BEGIN PASSAGE TO READ

39 episodes

Future-proofing creatives from AI automation. We help marketers, designers, engineers, and entrepreneurs prepare to successfully collaborate with machines.

Creative Next: AI Automation at Work Creative Next

    • Technology
    • 4.7 • 13 Ratings

Future-proofing creatives from AI automation. We help marketers, designers, engineers, and entrepreneurs prepare to successfully collaborate with machines.

    AI & The Art of Music

    AI & The Art of Music

    AI is being used by music groups, such as our guest this episode Claire Evans, a member of the band YACHT. Their latest album, Chain Tripping, leveraged machine learning solutions for the music, lyrics, and more.
    Artists are making the most of machine learning, using the technology both in the creation of their art and as a cultural touchpoint for expression, exploration, and commentary. While the Internet and more modern emerging technologies have long had a negative impact on musicians and others who create using audio, Claire Evans and her band YACHT - Young Americans Challenging High Technology - are at the vanguard of discovering how these technologies will impact art and music in the future.
     
    Memorable Quotes
    “Since we only really learn by doing things and making things, we figured that the most efficient way for us to get a sort of bodily understanding of what the hell AI is and what it's doing and what it means for artists and for all of us was to try to make something with it.”

END PASSAGE TO READ

PROBLEM TO WORK ON: Write out the podcast description again, starting with "Artists are making" and going on through "in the future.", with "vanguard" changed to "forefront".

BEGIN PROVIDED INFORMATION

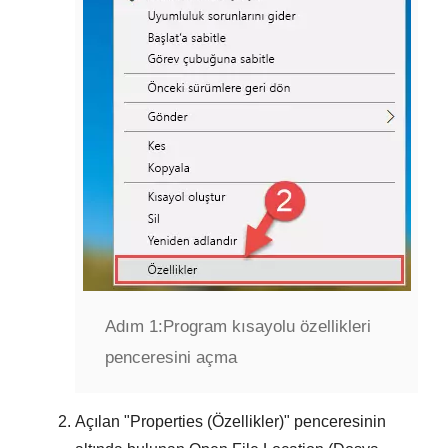
Adım 1:
Program kısayolu özellikleri
penceresini açma
Açılan "
Properties (Özellikler)
" penceresinin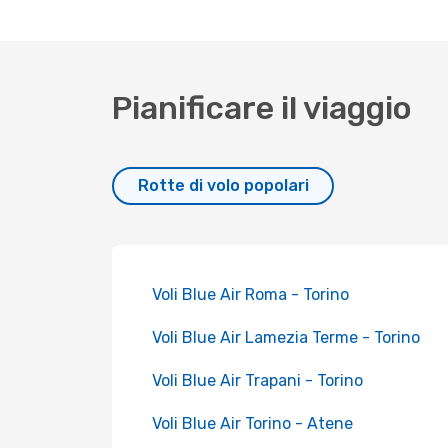
Pianificare il viaggio
Rotte di volo popolari
Voli Blue Air Roma - Torino
Voli Blue Air Lamezia Terme - Torino
Voli Blue Air Trapani - Torino
Voli Blue Air Torino - Atene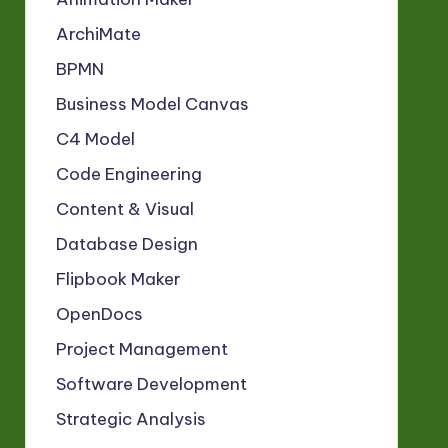
ArchiMate
BPMN
Business Model Canvas
C4 Model
Code Engineering
Content & Visual
Database Design
Flipbook Maker
OpenDocs
Project Management
Software Development
Strategic Analysis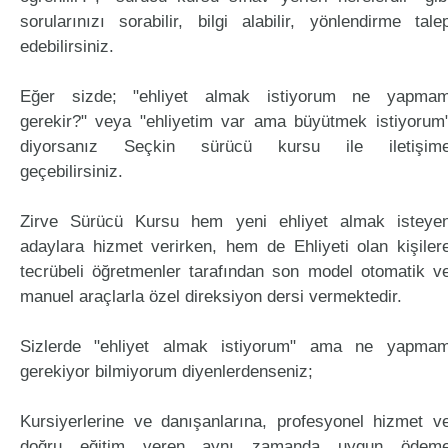
sorularınızı sorabilir, bilgi alabilir, yönlendirme tale
edebilirsiniz.
Eğer sizde; "ehliyet almak istiyorum ne yapma
gerekir?" veya "ehliyetim var ama büyütmek istiyorum
diyorsanız Seçkin sürücü kursu ile iletişim
geçebilirsiniz.
Zirve Sürücü Kursu hem yeni ehliyet almak isteye
adaylara hizmet verirken, hem de Ehliyeti olan kişiler
tecrübeli öğretmenler tarafından son model otomatik v
manuel araçlarla özel direksiyon dersi vermektedir.
Sizlerde "ehliyet almak istiyorum" ama ne yapma
gerekiyor bilmiyorum diyenlerdenseniz;
Kursiyerlerine ve danışanlarına, profesyonel hizmet v
doğru eğitim veren aynı zamanda uygun ödem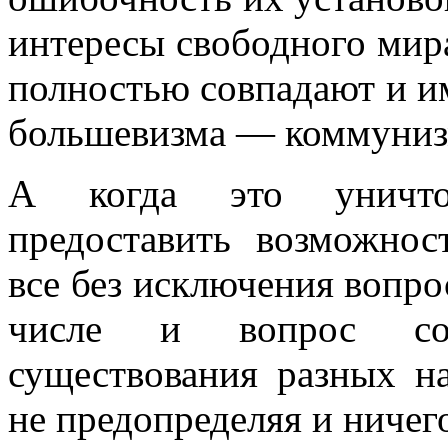
интересы свободного мир
полностью совпадают и и
большевизма — коммунизм
А когда это уничтож
предоставить возможно
все без исключения вопро
числе и вопрос совм
существования разных на
не предопределяя и ничего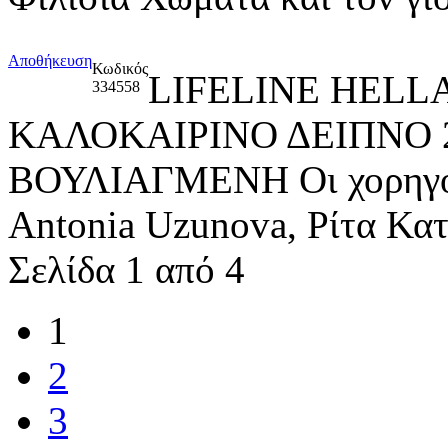
Αποθήκευση
Κωδικός
LIFELINE HELL
334558
ΚΑΛΟΚΑΙΡΙΝΟ ΔΕΙΠΝΟ 
ΒΟΥΛΙΑΓΜΕΝΗ Οι χορηγοί 
Antonia Uzunova, Ρίτα Κα
Σελίδα 1 από 4
1
2
3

END PROVIDED INFORMATION

THE ANSWER:
Artists are making the most of machine learning, using the technology both in the creation of their art and as a cultural touchpoint for expression, exploration, and commentary. While the Internet and more modern emerging technologies have long had a negative impact on musicians and others who create using audio, Claire Evans and her band YACHT - Young Americans Challenging High Technology - are at the forefront of discovering how these technologies will impact art and music in the future.